Every phase of this pandemic has brought with it huge mental health and wellbeing challenges, with different worries and pressures. It has been an emotional rollercoaster. Lots of downs – so many deep downs – and many, many false highs, false dawns and over promises. Thankfully, there is now light at the end of the dark tunnel, but despite all the positives of recent weeks, I am still finding life hard.
Like many people – probably most across these islands – I am delighted that restrictions have been mostly lifted and that life is returning to something like normal – or at the very least to a new, more normal. I am thrilled, and more than a little grateful, at the incredible vaccine development and roll-out effort, and was more than a little emotional to receive my two jabs. I am happy to be able to write this blog from one of my favourite places – the lovely MerseyMade in Liverpool – which at one point was closed and then only open with outside tables. And I am delighted that life is increasingly looking like it did before the news broke from Wuhan and all our lives were turned brutally upside down: kept away from family, friends and the activities and places that matter most to us.
But I am still finding my feet in this latest phase. I am still worried. I am still being cautious. I am still not totally happy. I am still working very hard every day on my mental health – working harder than during the old normal. My updated daily routines and habits that are keeping me mentally well most of the time require extra effort and thought. It’s tough.
I appreciated the part of the pandemic – albeit now it feels it was short-lived – when the world seemed to embrace the message to “be kind” and there was a strong sense of community, with people looking out for each other. I liked the consideration that people were showing each other and the space – literal and emotional – that we were offering and were offered. Moving over as we passed on the pavement; standing back from each other in shops; not leaning over each other to grab stuff from shelves in supermarkets and respecting each person’s personal space. Those were the days.
Understandably, with the lifting of restrictions, that has changed with people feeling freer and safer to ignore those practices – despite the continued medical evidence that they remain important, even for double-vaccinated people.
I am still wearing a mask in crowed places, including in shops, on trains, when I am around people I don’t know and when moving around cafes and restaurants. I am still carrying hand-gel around with me and using it regularly. I am not going to pubs – not that I did that much any more (as I approach 3 years sober in September) and I am still trying to keep my two metre distance when in public places. I am not ready yet to return to the match – despite being desperate to return to Anfield for my 38th season – even though I was kindly offered tickets for the first home league game of the season next weekend. I am not ready despite missing it so much. So, so much. That is painful to me, but it is how I feel.
I am not ready to be pushed up against strangers – unmasked strangers – who may or may not have had the virus, the vaccine or may knowingly or unknowingly be passing COVID to those around them at that very moment. No, I am not ready.

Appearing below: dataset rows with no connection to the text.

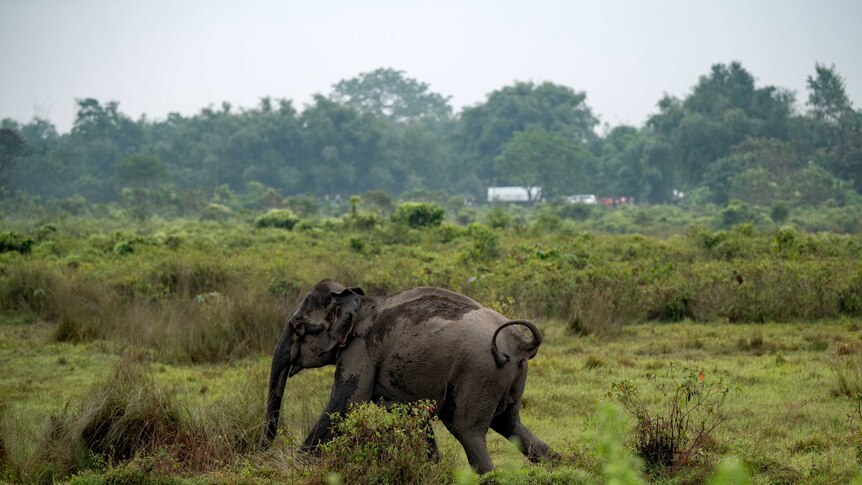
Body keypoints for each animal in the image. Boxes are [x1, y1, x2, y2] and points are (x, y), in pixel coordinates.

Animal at [262, 278, 552, 470]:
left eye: (298, 327)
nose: (262, 454)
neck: (359, 301)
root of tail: (522, 344)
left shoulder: (362, 350)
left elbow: (344, 405)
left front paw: (291, 468)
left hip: (479, 373)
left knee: (466, 430)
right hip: (505, 377)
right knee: (510, 425)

Even in non-pandemic times, I spend every day working on my mental health and trying to stay calm, present and anxiety-free. It was a huge challenge in those old normal times, especially after my breakdown. It was and remains a 24/7, 365 effort. For me – and millions of others – the pandemic just made our daily mental health struggles even tougher than usual and it took me some time to find our ways of managing the usual levels of depression and anxiety alongside this new – life-threatening – set of worries and existential fears.

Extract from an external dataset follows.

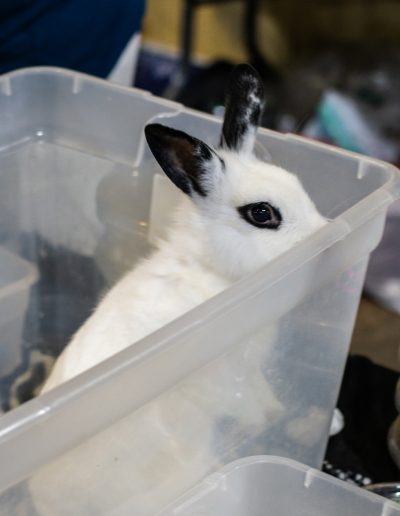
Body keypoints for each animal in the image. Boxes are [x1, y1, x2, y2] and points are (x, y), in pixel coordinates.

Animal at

I recently was in London with my wonderful wife and darling daughter and whilst there I went briefly – and cautiously – to a small mental health conference. I chaired a discussion on the ‘new normal’ and how relationships were working in these times, reflecting with those gathered about the impact on our mental health and wellbeing. The over-riding message for me was that there is no universal pandemic experience and no universal view of what we all need to do to feel safe. We must respect each other’s choices, as long as those choices do not impact on others. I am passionately of the view that I will do me and you should do you – as long as you doing you doesn’t expose me to passive smoking as I was a child to my 40 a day woodbine and roll-up habits of my grandparents.
I am a big boy and don’t need or seek the approval of others for my actions. I am happy with my choices – I need them to stay well and functioning but I know they are not always welcomed or respected. At times I feel the disapproving looks; the silent (and sometimes not so silent) sighing and eye-rolling, as I arrive in my mask (and not just because it has an LFC logo on it!).
Being kind doesn’t always seem to extend to those who are making different choices. My choices – which help keep my mentally safe – are not hurting anyone else, even if they are sometimes hurting me. My choices may seem over the top to others but they are my choices – they are right for me and they are not stopping others from making theirs.
As I try to navigate this next phase of the pandemic, I simply ask that you to be kind. If you can’t be kind, then just leave me to be me. Please.